[PROBLEMS TO SOLVE]
[A] In the session notes, what term of art in the law is given?
[B] Copy the session notes between "The Term of" and "data between networks.", inclusive.

### DOCUMENT PASSAGE ###

Alice to Bob – Self Sovereign Interoperability Without Censorship – U.S. Federal Regulations
Alice to Bob: Self Sovereign Interoperability Without Censorship US Federal Regulations
Wednesday 6G
Convener: Adrian Gropper
Notes-taker(s): Adrian Gropper & Ben Gregori
Tags for the session - technology discussed/ideas considered:
->21st century cures -> NPRM Regulations (June 3rd) -> Patient Directed Sharing -> Open Competition
Discussion notes, key understandings, outstanding questions, observations, and, if appropriate to this discussion: action items, next steps:
1. Notes received from Adrian Gropper:
Platforms can be designed to promote competition or to hinder it. Using health information networks as an example, we discussed the ways technology regulation might be used to promote competition. The role of self-sovereign credentials and signed software statements was discussed.
Link to “Patient-Directed Access for Competition to Bend the Cost Curve” – The Heath Care Blog: https://thehealthcareblog.com/blog/2019/04/18/patient-directed-access-for-competition-to-bend-the-cost-curve/
******************* ******************* ********************** ******************
2. Notes received from Ben Gregori:
21st Century Cures: End of Obama admin, bipartisan law aimed to fix consolidation and anticompentitve behavior (21st century cures Act) – after 2 years, the held and human services from Trump issues regulations that are pro-competitive to fix the High Tech pact (Gov’t spent $40bn in computerizing health records)
- - “Without special effort” – important phrase. 99% of times, the patients who want to take records out of a network have to go through hoops (in person verification, fees, provide other documents. Doctors have to do the same thing.
NPRM Regulation is “good” – it would be a major step forward into the self-sovereign patient exchange
- - Open banking initiative in Europe: it’s the same type of thing, saying that if you have an account and you want to pick a different credit card/or other services, you should be able to take it away from that institutions (bank) to another one. Banks should allow interoperability with credit cards
- -Same idea, just applied to health sector.
The Term of Art in the law, is “Patient Directed Sharing” – meaning that there are two ways to transfer data re: HIPPA
- - Federation based: data requests from another HIPPA covered entity can be moved to another HIPPA complient entity without patient consent.
- - The sending or receiving institution wants to control how it moves for business reasons, so the
- - If the gov’t does it right, instead of silos of networks where patients can only use services within a network, the patient can easily move data between networks.

### RECORDED INFORMATION ###

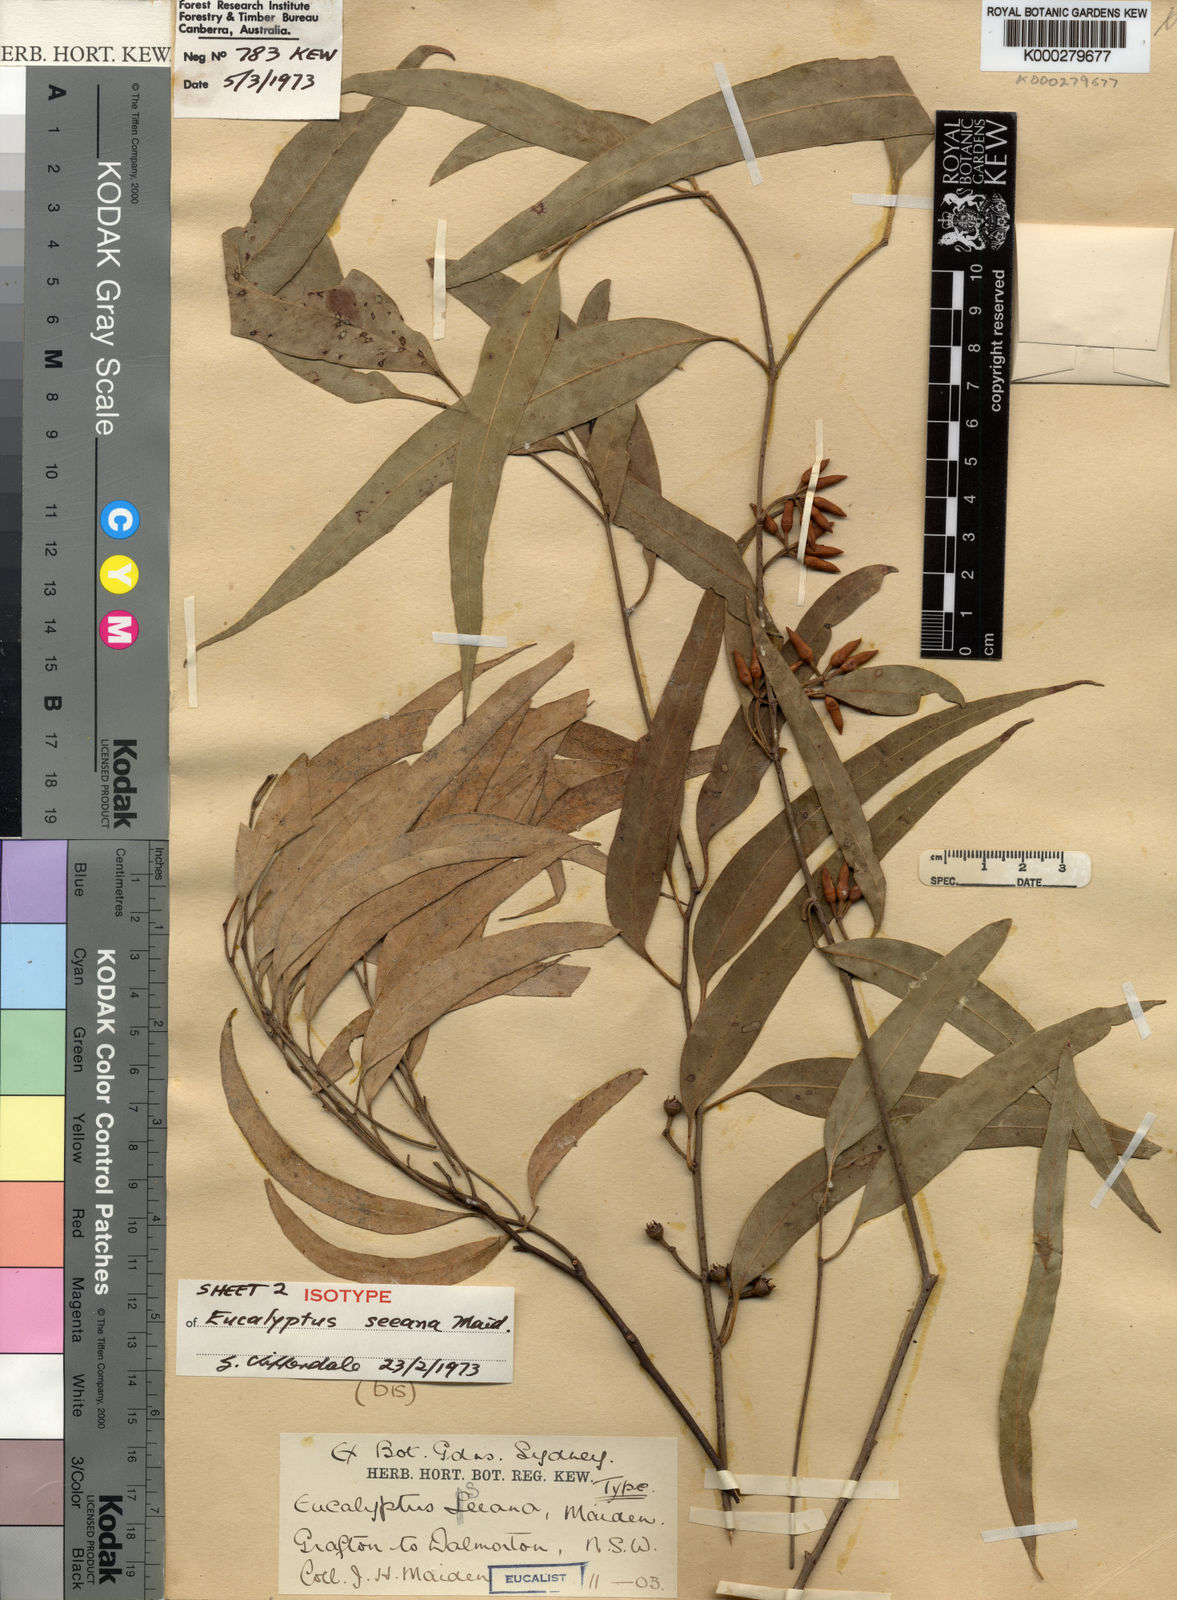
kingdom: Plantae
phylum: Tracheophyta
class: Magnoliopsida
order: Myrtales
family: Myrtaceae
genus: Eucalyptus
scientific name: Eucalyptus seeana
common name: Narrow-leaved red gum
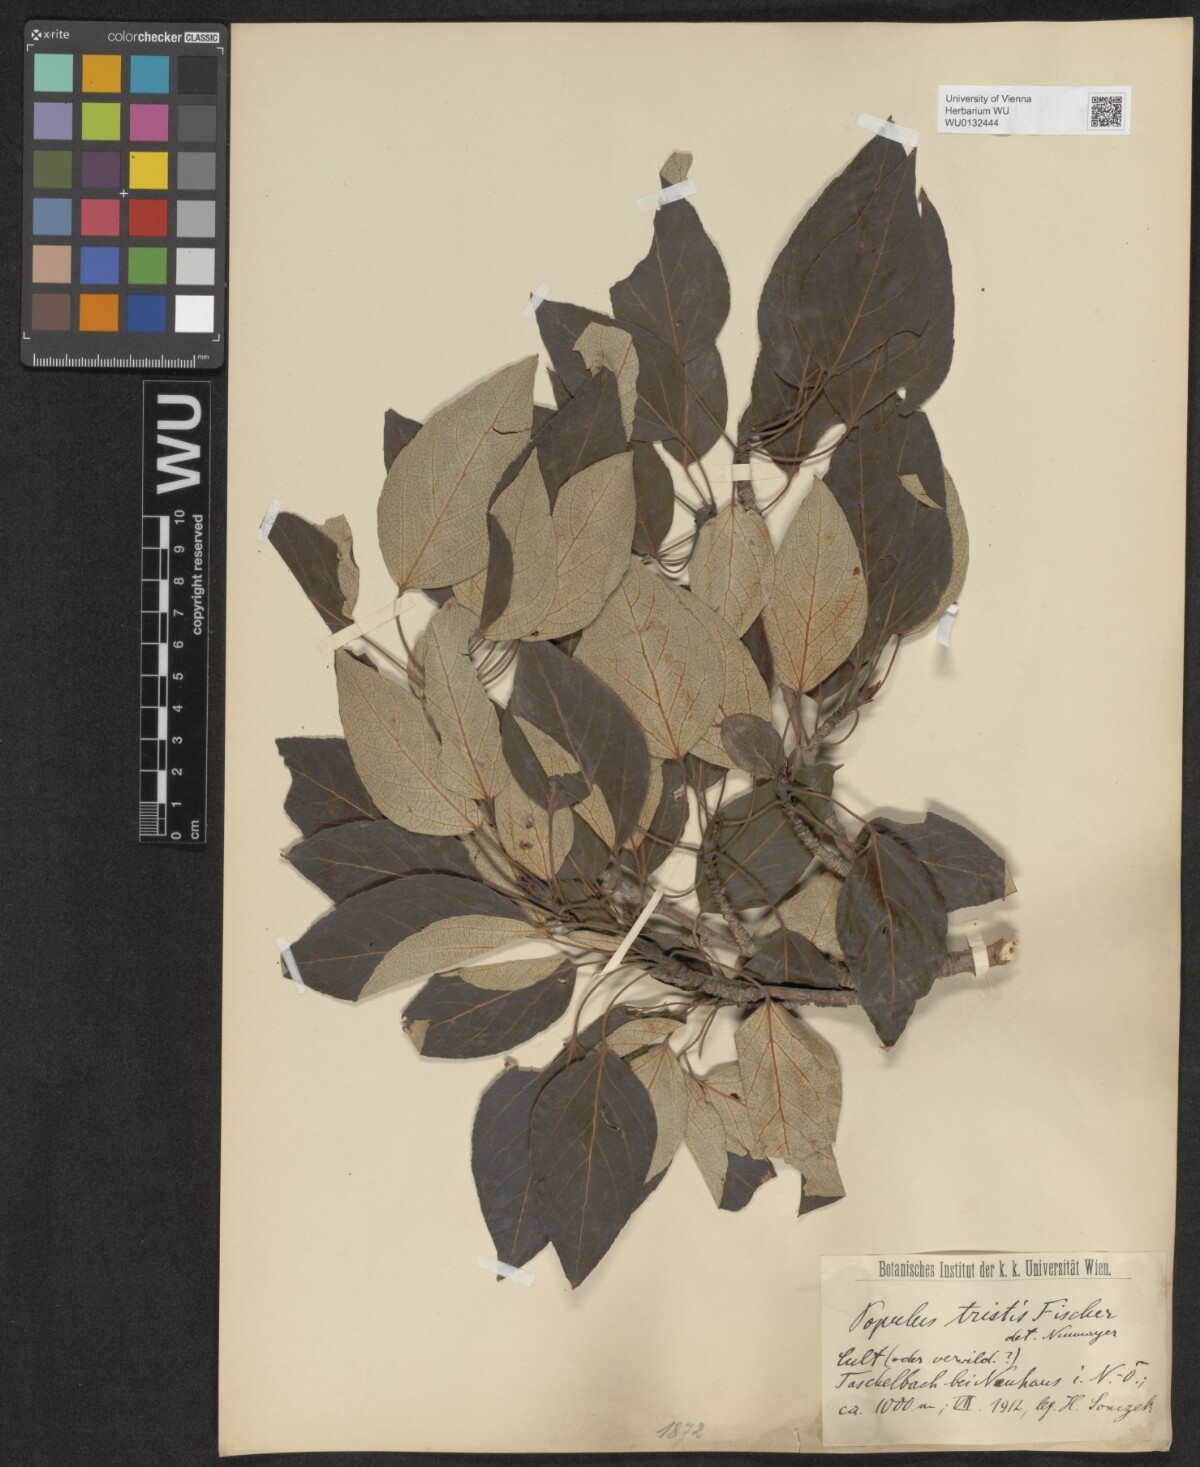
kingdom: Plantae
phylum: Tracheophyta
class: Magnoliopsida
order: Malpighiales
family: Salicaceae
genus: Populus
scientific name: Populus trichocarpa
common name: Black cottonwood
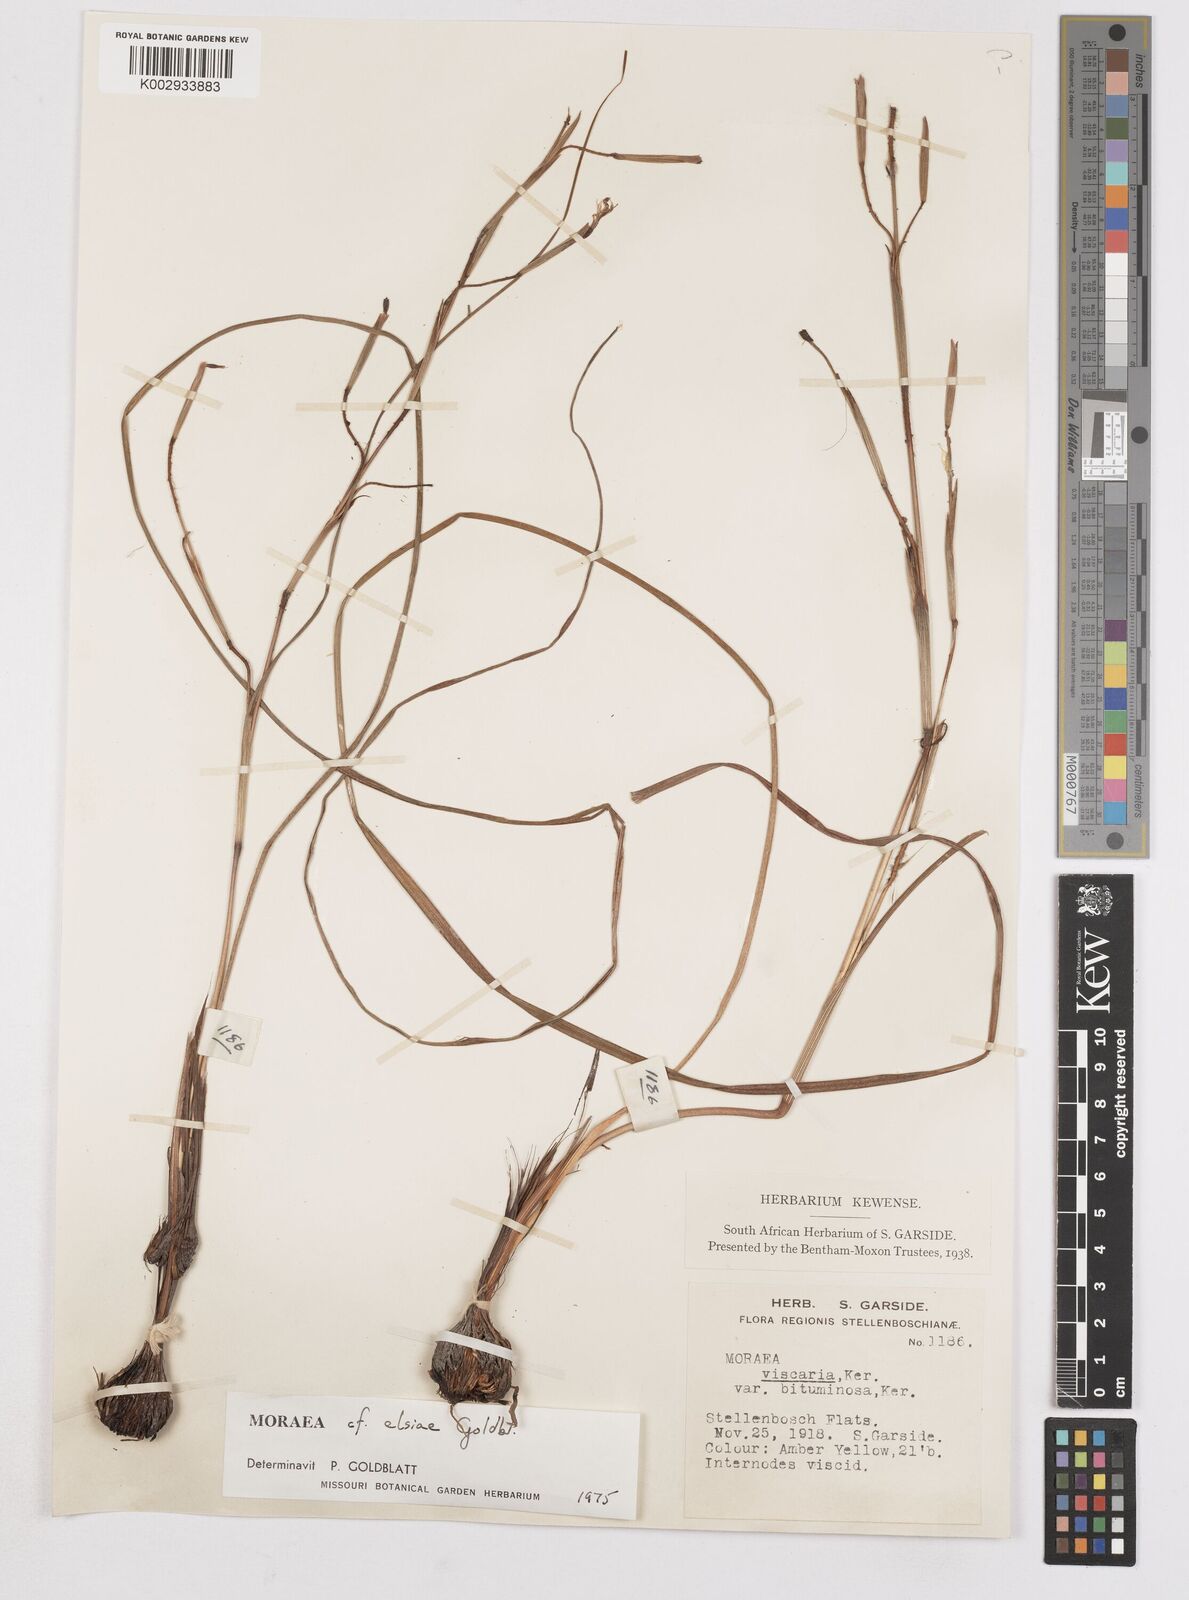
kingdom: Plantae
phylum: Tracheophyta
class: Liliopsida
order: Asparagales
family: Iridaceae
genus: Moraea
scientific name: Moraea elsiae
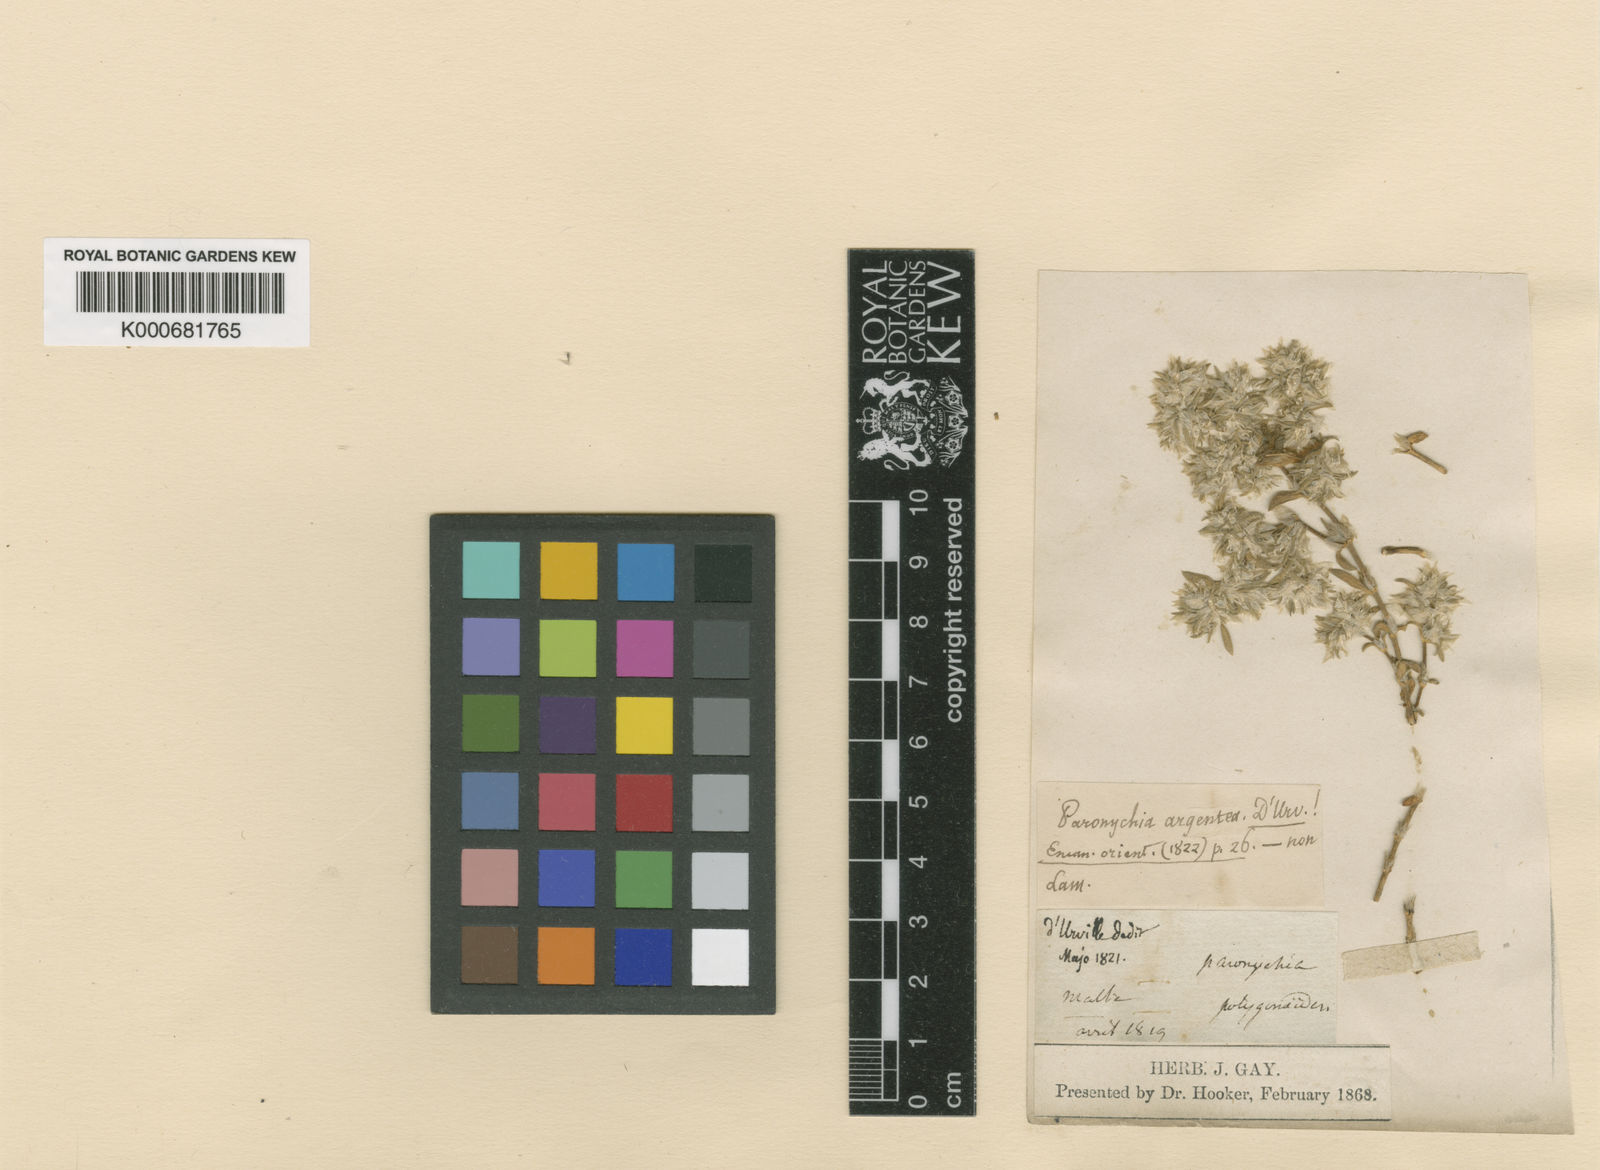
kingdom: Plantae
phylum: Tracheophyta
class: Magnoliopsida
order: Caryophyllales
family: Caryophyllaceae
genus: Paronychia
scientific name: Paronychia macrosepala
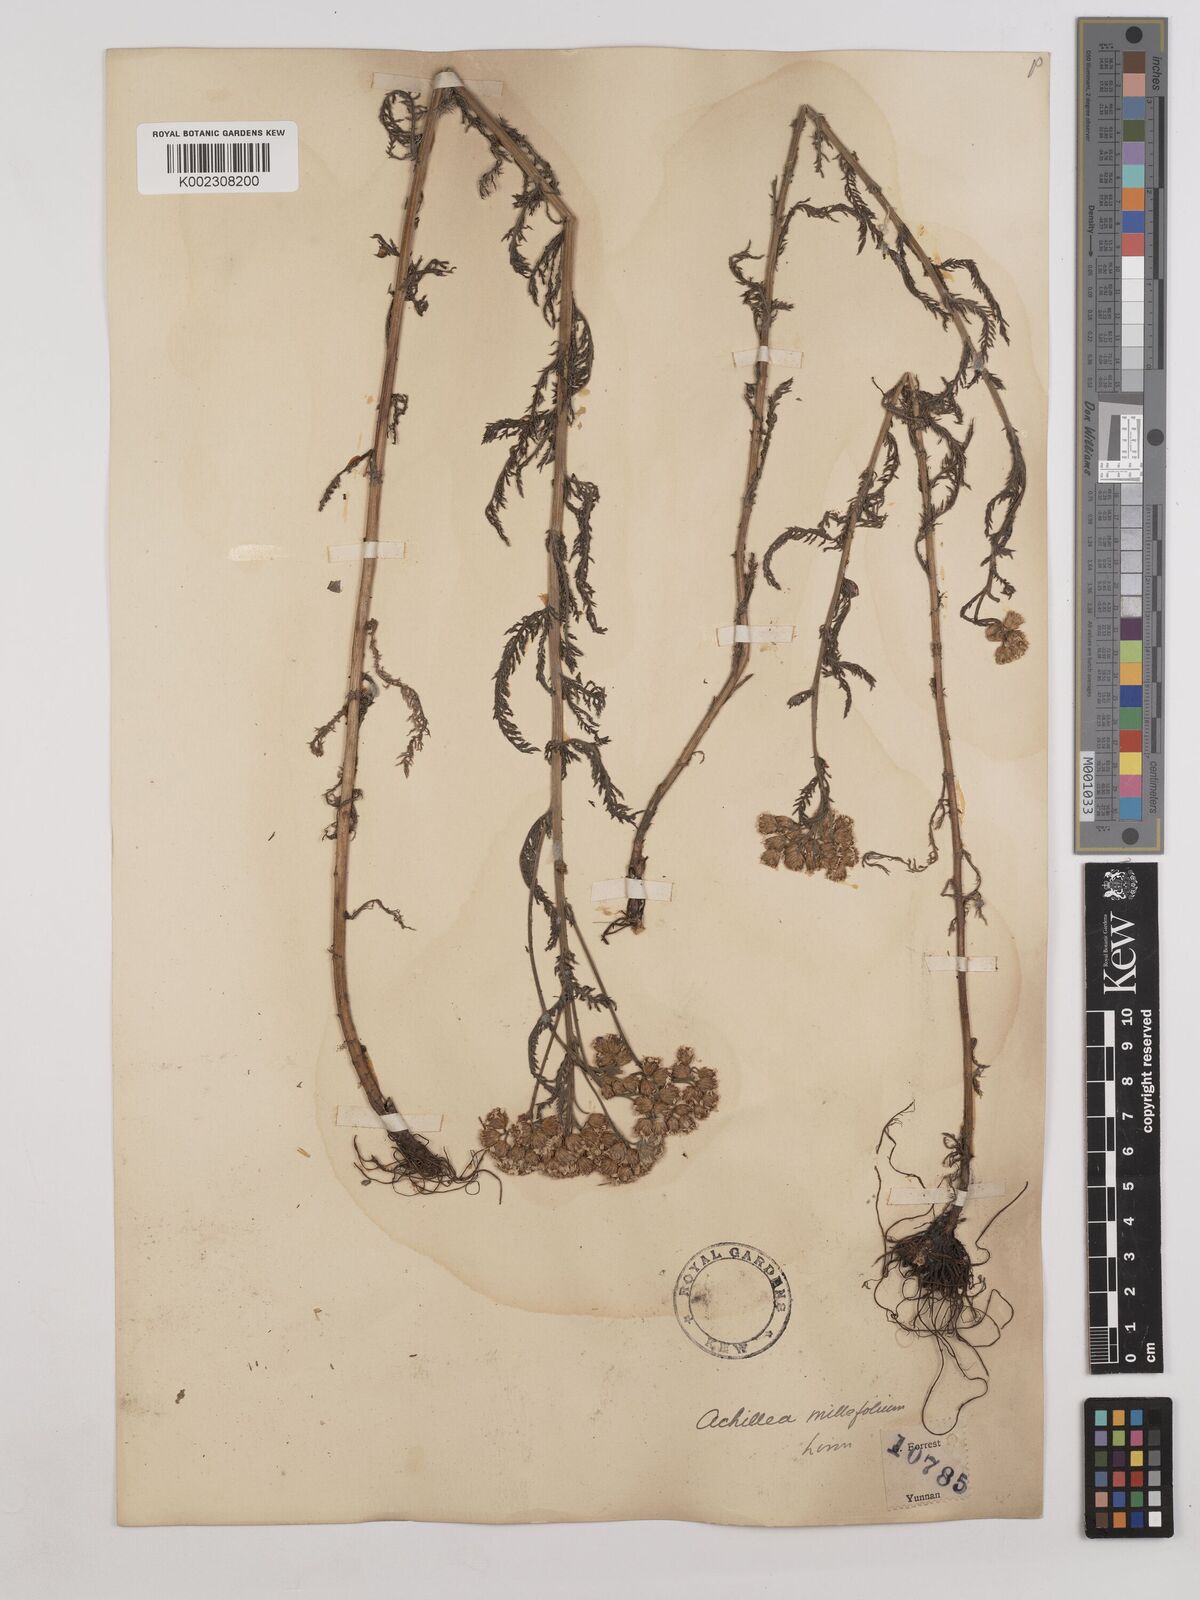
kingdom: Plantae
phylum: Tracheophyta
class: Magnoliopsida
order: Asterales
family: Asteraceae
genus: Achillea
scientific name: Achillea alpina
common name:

###

[EXERCISE ANSWERS]
[A] Patient Directed Sharing

[B]
The Term of Art in the law, is “Patient Directed Sharing” – meaning that there are two ways to transfer data re: HIPPA
- - Federation based: data requests from another HIPPA covered entity can be moved to another HIPPA complient entity without patient consent.
- - The sending or receiving institution wants to control how it moves for business reasons, so the
- - If the gov’t does it right, instead of silos of networks where patients can only use services within a network, the patient can easily move data between networks.